Even as one arm dissolved, Nyx glared up at Karon with bloodshot, blazing eyes.
So that’s where my venomous nature came from.
Karon chuckled quietly.
“I didn’t exactly hide it. Some even begged me to kill them.”
He wasn’t talking about humans like Nyx, of course.
“Bugs were the best for honing my skills. Even the slightest increase in poison concentration, and they’d die instantly.”
“...”
“You had to be delicate. They’d squirm around and die before you could learn anything useful.”
“If I’m a bug, then what does that make you?”
“If we really are the same... then I’m just another maggot like you.”
Karon answered flatly.
He’d come from a lab. Being called a bug or a monster didn’t even register to him.

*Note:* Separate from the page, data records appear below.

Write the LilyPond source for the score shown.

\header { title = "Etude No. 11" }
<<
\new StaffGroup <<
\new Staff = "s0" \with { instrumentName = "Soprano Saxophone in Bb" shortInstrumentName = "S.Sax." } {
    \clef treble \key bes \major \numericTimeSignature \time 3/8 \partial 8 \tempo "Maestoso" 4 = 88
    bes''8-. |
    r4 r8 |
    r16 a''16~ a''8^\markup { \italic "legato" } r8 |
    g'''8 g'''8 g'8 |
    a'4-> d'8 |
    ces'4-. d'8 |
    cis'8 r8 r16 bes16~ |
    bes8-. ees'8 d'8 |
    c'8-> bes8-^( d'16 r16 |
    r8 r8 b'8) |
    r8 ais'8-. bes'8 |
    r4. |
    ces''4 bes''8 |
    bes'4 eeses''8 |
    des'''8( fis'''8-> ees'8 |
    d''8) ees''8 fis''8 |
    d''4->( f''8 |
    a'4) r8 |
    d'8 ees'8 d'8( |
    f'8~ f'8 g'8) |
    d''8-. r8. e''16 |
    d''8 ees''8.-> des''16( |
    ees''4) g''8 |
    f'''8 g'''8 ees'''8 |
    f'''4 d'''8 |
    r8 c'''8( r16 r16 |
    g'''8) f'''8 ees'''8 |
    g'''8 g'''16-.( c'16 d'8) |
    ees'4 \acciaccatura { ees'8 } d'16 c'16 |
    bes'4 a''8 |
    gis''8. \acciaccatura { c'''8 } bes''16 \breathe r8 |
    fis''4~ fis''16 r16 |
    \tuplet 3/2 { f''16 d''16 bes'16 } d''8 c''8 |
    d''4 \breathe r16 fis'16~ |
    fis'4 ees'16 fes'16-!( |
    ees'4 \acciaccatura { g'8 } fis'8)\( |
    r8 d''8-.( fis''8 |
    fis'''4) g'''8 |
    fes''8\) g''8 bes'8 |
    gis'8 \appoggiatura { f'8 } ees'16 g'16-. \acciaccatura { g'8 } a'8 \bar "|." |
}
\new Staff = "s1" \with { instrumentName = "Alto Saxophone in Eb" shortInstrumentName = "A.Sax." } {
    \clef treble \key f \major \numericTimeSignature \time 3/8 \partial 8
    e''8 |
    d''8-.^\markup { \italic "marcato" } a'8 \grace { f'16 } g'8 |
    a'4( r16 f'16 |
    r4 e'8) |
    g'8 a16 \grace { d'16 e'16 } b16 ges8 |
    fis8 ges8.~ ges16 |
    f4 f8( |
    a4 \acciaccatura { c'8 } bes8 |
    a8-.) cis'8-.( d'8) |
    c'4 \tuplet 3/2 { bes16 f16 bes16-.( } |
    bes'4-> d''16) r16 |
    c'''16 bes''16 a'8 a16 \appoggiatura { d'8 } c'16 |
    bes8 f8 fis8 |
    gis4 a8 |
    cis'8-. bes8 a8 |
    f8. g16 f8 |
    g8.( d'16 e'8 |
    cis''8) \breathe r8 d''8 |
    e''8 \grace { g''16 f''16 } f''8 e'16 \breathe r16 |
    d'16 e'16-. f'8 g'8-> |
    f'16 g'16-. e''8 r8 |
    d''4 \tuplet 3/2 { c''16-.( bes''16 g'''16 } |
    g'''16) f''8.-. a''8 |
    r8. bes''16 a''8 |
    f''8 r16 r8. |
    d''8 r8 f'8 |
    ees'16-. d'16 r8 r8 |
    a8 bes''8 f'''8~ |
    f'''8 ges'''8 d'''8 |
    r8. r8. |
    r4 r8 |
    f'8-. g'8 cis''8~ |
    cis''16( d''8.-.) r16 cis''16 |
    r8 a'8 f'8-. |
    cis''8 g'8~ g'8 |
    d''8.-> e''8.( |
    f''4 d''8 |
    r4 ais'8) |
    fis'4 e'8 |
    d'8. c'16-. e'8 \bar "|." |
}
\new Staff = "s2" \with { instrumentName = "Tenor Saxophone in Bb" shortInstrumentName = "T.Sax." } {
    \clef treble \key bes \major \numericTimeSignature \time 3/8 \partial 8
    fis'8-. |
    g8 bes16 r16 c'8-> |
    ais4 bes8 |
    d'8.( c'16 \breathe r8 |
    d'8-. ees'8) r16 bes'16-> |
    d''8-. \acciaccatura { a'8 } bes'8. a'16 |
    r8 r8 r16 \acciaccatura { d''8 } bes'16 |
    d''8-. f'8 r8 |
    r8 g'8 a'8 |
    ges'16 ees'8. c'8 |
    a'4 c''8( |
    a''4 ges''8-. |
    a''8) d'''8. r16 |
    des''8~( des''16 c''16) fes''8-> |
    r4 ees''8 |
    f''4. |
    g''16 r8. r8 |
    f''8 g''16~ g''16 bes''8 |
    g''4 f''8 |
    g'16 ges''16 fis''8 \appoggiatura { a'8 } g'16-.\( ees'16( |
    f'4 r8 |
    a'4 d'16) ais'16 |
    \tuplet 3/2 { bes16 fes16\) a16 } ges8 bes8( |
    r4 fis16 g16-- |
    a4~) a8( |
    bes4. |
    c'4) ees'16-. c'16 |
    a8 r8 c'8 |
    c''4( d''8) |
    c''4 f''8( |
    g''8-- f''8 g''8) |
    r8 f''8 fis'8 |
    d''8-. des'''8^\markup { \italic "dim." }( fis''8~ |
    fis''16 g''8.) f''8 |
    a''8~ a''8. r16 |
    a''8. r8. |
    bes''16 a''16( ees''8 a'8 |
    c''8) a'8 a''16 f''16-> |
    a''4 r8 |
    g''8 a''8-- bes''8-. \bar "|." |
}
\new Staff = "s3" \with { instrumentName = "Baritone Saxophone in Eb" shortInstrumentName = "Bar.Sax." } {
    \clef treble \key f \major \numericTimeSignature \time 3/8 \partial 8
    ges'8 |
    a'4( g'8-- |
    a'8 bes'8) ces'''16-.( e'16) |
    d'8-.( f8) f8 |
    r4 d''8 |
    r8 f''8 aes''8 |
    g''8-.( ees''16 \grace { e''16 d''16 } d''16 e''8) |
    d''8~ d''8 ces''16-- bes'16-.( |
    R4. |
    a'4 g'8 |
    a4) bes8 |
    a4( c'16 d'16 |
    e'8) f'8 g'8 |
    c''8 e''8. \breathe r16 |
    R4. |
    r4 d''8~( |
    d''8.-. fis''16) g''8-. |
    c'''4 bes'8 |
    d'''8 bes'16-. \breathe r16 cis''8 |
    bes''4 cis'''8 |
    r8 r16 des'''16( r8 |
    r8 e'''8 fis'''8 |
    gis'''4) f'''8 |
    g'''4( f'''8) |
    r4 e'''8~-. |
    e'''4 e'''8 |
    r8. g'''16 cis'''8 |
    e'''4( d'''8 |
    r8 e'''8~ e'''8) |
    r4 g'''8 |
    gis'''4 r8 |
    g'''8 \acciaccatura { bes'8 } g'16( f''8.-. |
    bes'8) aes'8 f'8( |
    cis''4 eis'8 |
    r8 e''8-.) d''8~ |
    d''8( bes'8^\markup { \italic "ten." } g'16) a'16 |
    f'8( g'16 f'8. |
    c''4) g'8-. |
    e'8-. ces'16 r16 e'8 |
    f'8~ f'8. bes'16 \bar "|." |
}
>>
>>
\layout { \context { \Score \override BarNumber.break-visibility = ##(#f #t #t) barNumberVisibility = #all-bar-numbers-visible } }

Whether someone called him a pest or a freak, it didn’t matter.
It was true anyway.
Still, sometimes he wanted to deny it.
When he was scared he might lose the right to be by someone’s side...
‘It’s okay.’
For now.
The merciful servant of the divine still saw him as human.
Karon quickly shook off the thought.
Then, brushing aside Nyx’s crumbling arm, he reached into his coat and pulled out a vial.

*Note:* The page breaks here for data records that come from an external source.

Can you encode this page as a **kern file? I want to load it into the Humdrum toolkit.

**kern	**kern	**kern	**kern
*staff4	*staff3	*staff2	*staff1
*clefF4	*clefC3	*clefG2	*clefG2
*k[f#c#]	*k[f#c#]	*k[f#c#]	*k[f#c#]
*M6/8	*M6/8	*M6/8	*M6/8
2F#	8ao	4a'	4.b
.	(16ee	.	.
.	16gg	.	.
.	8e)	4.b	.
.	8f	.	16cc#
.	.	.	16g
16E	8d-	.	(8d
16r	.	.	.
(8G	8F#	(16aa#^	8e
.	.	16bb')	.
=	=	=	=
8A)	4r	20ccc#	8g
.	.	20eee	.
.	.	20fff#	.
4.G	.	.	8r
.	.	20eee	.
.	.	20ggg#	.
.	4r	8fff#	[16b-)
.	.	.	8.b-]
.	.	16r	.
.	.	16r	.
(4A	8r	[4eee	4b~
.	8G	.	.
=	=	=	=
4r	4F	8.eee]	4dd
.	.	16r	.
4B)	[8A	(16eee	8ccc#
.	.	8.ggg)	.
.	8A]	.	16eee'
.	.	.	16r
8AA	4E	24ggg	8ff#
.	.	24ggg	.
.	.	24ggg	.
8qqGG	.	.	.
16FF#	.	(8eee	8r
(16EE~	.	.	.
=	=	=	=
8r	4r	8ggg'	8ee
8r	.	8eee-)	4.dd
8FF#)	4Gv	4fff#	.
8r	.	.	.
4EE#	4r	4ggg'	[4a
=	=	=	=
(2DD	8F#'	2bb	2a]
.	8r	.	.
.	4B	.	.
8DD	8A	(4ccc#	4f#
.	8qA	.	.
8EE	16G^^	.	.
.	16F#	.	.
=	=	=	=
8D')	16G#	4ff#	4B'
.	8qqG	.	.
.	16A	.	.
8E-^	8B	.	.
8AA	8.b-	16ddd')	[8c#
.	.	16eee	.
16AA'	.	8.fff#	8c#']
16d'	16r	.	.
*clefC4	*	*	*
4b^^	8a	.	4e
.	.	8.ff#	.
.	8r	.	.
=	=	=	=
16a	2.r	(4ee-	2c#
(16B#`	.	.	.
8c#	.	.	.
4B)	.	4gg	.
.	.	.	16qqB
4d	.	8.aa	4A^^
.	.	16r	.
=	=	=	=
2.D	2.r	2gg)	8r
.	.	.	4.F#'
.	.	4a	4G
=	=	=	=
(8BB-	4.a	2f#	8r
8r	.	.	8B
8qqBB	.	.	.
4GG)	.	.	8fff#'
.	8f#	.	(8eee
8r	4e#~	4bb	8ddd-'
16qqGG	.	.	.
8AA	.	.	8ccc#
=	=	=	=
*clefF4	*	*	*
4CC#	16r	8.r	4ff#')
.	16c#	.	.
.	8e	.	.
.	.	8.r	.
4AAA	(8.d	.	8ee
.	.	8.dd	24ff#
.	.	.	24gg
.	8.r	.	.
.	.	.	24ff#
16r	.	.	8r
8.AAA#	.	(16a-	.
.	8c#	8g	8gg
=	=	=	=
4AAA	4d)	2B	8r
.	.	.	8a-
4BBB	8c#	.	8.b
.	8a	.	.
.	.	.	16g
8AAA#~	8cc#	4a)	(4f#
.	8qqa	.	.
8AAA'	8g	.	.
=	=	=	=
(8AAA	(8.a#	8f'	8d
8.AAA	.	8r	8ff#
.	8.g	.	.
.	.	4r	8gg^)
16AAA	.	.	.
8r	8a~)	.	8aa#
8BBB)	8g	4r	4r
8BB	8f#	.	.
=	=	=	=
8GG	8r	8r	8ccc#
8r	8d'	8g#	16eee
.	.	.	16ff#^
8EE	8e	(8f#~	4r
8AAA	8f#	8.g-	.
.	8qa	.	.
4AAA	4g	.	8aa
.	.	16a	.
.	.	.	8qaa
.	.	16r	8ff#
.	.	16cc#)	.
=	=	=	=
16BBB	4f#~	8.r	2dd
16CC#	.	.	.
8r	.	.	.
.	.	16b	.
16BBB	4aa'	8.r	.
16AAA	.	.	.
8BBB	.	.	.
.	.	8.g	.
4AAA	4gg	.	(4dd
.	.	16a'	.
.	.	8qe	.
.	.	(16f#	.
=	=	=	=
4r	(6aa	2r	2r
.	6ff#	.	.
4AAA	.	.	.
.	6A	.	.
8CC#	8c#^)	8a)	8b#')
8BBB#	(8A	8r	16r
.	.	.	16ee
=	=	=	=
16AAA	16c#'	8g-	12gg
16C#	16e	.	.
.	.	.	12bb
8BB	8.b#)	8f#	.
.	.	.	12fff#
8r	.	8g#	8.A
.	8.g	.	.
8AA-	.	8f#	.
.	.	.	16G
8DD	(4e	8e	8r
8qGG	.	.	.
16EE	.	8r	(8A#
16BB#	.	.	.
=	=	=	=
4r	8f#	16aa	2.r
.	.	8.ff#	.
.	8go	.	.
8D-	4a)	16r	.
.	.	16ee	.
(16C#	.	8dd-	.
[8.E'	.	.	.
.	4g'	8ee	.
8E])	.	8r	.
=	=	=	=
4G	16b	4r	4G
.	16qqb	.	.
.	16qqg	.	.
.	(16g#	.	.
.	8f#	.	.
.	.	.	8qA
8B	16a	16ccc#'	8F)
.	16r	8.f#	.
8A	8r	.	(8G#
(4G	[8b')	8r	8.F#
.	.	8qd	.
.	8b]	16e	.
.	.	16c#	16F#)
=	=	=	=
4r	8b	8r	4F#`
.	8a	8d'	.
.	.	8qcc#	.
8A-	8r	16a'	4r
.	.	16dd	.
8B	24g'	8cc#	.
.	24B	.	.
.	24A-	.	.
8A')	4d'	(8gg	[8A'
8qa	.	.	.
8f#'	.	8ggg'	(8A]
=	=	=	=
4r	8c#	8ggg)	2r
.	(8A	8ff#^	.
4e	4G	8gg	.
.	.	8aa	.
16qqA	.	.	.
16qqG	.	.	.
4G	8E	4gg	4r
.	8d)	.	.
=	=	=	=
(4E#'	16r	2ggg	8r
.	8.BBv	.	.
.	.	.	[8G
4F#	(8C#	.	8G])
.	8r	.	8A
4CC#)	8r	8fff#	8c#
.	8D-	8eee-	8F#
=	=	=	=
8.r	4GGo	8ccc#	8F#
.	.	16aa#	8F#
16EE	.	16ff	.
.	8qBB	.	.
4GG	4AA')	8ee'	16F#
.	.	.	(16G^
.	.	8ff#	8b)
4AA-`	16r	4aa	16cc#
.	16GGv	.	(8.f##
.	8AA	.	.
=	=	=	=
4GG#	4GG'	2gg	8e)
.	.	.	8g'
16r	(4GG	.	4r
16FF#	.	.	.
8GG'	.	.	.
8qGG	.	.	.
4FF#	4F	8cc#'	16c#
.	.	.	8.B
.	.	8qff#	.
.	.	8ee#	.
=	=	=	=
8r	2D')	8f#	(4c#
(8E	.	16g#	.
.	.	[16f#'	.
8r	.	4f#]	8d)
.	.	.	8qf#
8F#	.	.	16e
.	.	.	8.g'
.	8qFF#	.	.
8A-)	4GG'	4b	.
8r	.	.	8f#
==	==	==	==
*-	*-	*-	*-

The very one Nyx had tried to use.
If it shattered on the floor, smoke would rise—and anyone touched by it would lose all physical control, unable to move.
Karon grabbed Nyx by the collar and, without hesitation, smashed the vial on the ground.
“You...!”
You idiot!
You smashed it here?!
That puts you in range too!
But Nyx didn’t get to finish.
A dense white smoke instantly bloomed and swallowed the area.
Even the dogs lying in wait nearby—those guarding Nyx without a sound—were caught in it.
But Karon moved freely.
He’d already been hit by this once, and Elodie had treated him afterward—he’d built up a resistance.
“Well then...”
All that was left...
...was to crush the squirming vermin beneath his heel.